Disclaimer: The views and opinions expressed in this article are solely those of the authors and are not intended to represent the views and opinions of the Florida Solar Energy Center.

Executive Summary
Evaluation of the Impact of Vacant Home Space Conditioning
Strategies on Summer Relative Humidity, Energy, and Peak Load

James B. Cummings, Charles R. Withers, Jr., Danny S. Parker
Florida Solar Energy Center (FSEC)


The Vacant Home Space Conditioning Study was sponsored by Florida Power & Light (FPL) as part of its Conservation R&D Program and carried out by the Florida Solar Energy Center (FSEC). In the US, about one in four retiree "snowbirds" make Florida their destination to escape the northern cold. Snowbird residents number more than 900,000 in Florida during the winter. In some counties of FPL's territory these seasonal residents compose up to 15% of the population (Shih, 1981). This pattern of seasonal occupancy creates a need for space conditioning guidelines for vacant homes to avoid mold problems while minimizing both customer energy usage and electrical load during utility peak hours.

Three homes on Florida's east coast in Brevard County were equipped with monitoring equipment for this experiment. The first was a 45-year-old 1,100 ft2 single-story, painted concrete block home on a concrete slab with a low pitch tar and gravel roof. The second house was a 40-year-old 1,950 ft2 split-level home, with block and frame construction. The third home was a 900 ft2 single-wide mobile home manufactured in 1984. Nearly 10% of FPL's residential customers live in manufactured homes including a sizable seasonal resident population. All three test-homes had 2.5-ton central air conditioning (AC) systems with heat pump, gas, and electric strip heating, respectively. 
Five space conditioning strategies for vacant homes were assessed during hot, humid summer conditions and/or warm, humid fall weather conditions. The aim was to control relative humidity (RH), minimize energy use, and limit peak electrical demand. The five approaches were: 1) no space conditioning as the baseline, 2) AC thermostat set at 85oF or 83oF, 3) morning AC operation at 74oF, 4) dehumidifier alone, and 5) space heating. 

Project staff identified several RH targets for controlling RH. First, RH should stay below 70% essentially all of the time. Second, RH should stay below 65% most of the time. Third, the target for RH, when appliance control included a humidistat, was set at 62%.

=== STORED DATA ===

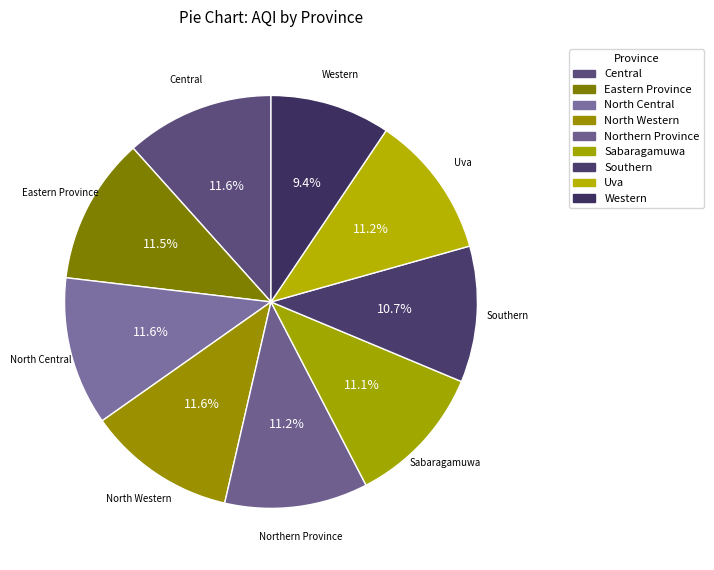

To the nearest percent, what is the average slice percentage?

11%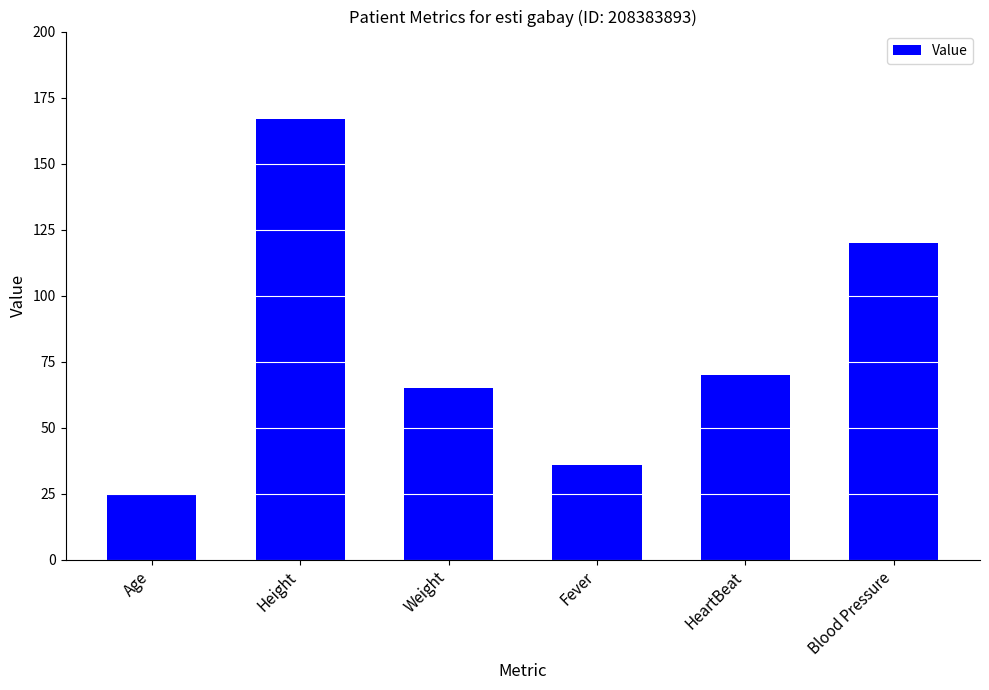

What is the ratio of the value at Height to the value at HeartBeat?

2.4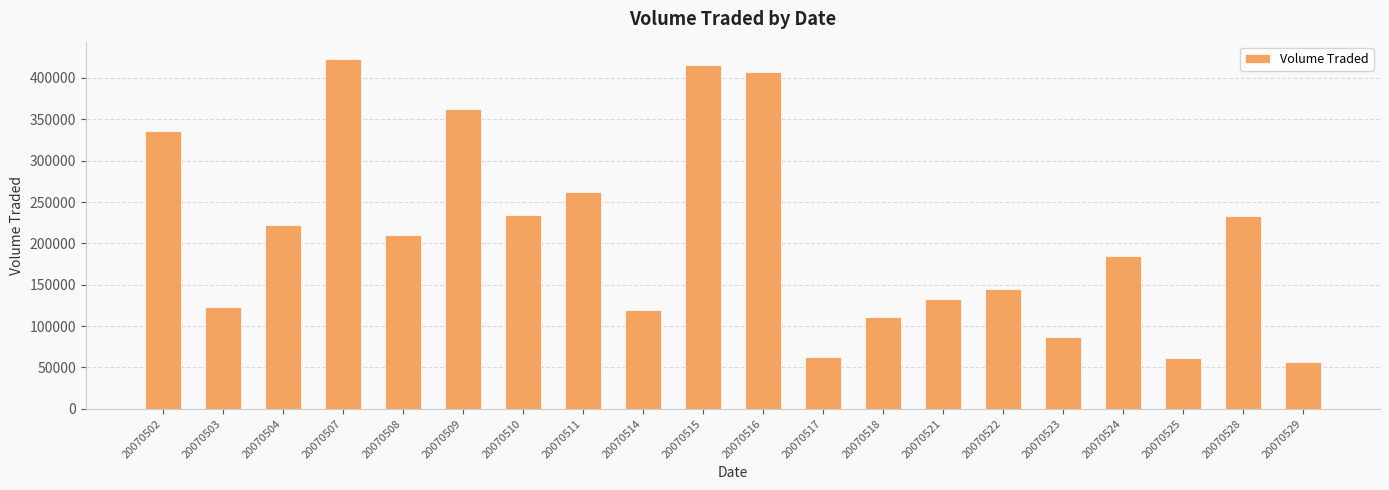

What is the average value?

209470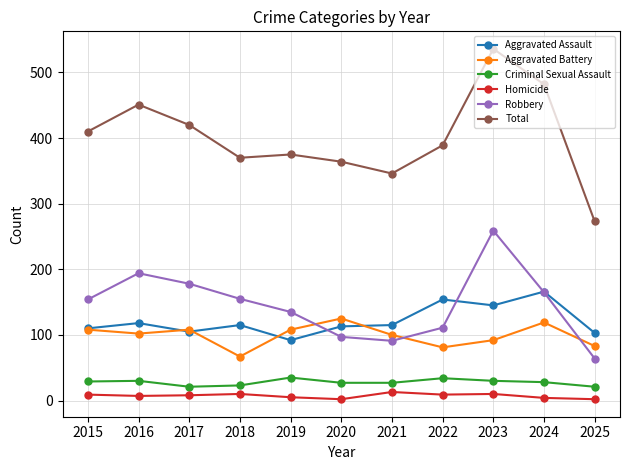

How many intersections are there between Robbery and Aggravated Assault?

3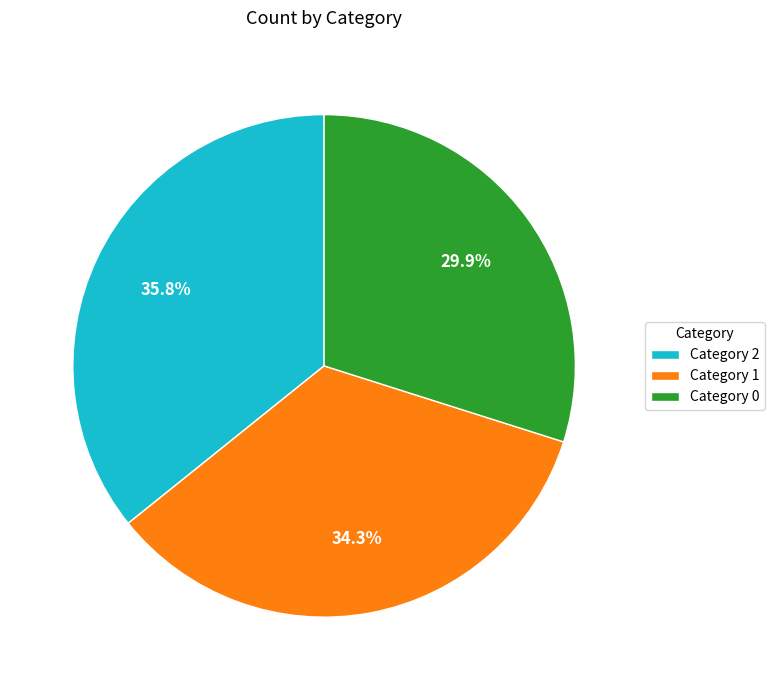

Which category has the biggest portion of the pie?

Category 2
* * *
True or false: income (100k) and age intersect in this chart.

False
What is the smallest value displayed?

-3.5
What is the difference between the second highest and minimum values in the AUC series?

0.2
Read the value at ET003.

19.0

=== TASK TO CARRY OUT ===
From the summary on conditioning vacant homes, write out word for word the part that opens with the words containing "Disclaimer: The views" and closes with "Solar Energy Center.".

=== REPLY TO THE TASK ===
Disclaimer: The views and opinions expressed in this article are solely those of the authors and are not intended to represent the views and opinions of the Florida Solar Energy Center.